Abstract : We introduce the concept of control improvisation, the process of generating a random sequence of control events guided by a reference sequence and satisfying a given specification. We propose a formal definition of the control improvisation problem and an empirical solution applied to the domain of music. More specifically, we consider the scenario of generating a monophonic Jazz melody (solo) on a given song harmonization. The music is encoded symbolically, with the improviser generating a sequence of note symbols consisting of pairs of pitches (frequencies) and discrete durations. Our approach has three phases. The first phase, generalization, learns from the given melody a nondeterministic automaton generating a set of melodies containing the original. We implement this phase using factor oracles. The second phase, safety supervision, enforces rules on the generalized automaton so that it plays in harmony with the accompaniment. The rules are analogous to safety properties that a control system must always obey.

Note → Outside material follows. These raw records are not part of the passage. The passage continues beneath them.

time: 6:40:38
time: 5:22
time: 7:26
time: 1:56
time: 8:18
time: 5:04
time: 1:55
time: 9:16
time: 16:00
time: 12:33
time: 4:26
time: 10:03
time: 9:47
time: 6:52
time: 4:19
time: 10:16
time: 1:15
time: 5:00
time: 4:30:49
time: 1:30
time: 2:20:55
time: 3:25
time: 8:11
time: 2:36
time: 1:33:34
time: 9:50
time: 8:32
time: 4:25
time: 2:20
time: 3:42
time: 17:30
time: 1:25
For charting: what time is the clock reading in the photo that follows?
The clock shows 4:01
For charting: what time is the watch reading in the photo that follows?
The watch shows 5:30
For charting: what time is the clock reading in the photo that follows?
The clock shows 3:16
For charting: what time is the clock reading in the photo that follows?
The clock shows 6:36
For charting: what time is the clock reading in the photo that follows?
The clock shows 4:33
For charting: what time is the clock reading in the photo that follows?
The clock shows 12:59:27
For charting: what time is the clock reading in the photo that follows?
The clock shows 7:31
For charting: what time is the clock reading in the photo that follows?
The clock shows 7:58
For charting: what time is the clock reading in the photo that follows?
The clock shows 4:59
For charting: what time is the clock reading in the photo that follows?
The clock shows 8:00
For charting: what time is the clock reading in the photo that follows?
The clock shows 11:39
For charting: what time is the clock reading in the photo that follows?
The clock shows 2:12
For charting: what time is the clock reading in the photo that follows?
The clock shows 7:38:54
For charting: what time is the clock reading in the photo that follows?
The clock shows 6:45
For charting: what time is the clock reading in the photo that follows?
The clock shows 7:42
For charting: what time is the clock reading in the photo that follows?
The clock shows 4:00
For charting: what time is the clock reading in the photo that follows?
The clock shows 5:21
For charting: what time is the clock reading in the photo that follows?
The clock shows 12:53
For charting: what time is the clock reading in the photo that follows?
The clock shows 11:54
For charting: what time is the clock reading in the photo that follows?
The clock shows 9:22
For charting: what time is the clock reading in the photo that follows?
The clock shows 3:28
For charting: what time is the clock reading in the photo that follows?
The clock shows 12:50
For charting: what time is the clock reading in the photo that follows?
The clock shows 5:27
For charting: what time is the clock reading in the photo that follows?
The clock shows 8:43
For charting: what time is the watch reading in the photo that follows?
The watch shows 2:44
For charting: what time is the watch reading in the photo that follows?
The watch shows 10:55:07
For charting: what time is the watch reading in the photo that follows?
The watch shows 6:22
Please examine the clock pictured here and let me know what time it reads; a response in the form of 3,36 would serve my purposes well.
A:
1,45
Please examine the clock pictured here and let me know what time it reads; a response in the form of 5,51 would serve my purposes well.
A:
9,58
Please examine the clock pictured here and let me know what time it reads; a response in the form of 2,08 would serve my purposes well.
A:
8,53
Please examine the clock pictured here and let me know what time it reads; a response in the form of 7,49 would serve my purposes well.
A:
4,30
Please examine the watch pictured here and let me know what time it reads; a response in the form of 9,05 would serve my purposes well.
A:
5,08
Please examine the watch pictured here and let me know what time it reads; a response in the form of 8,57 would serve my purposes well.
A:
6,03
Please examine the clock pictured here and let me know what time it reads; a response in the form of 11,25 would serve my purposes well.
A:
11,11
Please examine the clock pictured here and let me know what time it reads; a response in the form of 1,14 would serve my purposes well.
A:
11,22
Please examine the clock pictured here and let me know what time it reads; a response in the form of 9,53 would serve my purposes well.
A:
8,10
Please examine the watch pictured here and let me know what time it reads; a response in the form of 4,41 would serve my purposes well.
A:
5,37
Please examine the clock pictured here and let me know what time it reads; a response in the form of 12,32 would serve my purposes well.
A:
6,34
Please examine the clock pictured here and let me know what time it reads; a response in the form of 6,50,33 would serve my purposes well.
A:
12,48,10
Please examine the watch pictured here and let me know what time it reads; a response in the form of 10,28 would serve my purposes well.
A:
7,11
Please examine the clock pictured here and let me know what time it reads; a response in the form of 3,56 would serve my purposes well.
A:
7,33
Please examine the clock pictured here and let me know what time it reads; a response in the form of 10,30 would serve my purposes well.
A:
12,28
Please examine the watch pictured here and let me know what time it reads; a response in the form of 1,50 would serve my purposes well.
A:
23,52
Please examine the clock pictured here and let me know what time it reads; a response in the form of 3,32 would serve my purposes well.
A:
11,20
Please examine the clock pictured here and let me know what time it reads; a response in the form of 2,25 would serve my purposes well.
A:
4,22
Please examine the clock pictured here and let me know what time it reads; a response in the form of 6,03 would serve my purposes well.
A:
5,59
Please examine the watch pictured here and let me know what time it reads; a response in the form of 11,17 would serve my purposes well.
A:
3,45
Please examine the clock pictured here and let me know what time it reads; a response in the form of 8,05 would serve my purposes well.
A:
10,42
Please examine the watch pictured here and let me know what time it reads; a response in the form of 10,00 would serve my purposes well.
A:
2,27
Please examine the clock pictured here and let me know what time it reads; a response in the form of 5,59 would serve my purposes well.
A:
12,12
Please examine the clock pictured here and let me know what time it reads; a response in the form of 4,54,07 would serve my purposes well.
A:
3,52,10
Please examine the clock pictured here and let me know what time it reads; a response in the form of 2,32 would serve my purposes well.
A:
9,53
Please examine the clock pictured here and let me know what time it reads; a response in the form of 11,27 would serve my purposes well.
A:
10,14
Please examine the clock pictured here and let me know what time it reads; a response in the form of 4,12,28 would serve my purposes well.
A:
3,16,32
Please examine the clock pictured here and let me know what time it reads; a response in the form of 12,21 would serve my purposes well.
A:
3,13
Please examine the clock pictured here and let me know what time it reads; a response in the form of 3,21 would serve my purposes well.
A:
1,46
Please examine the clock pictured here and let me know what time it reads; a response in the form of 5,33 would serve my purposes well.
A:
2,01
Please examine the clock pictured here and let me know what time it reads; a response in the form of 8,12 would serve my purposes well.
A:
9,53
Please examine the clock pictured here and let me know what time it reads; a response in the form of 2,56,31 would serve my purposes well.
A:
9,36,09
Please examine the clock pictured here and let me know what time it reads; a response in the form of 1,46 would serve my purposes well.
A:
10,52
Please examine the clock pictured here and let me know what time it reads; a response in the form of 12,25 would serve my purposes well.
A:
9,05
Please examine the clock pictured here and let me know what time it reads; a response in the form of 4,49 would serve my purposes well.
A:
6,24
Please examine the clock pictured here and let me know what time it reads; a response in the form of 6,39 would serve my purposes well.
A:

The third and final phase, divergence supervision, ensures that sequences produced by the improviser automaton lie, with high probability, within a specified similarity divergence from the original. This phase is implemented by replacing nondeterminism in the improviser automaton with probabilities, which are based on a given divergence measure. For music, several divergence measures have been proposed; amongst these, Normalized Compression Distances (NCDs) have been effectively used, and so we employ a variant of an NCD in this paper. An empirical evaluation is presented on a sample set of Jazz music.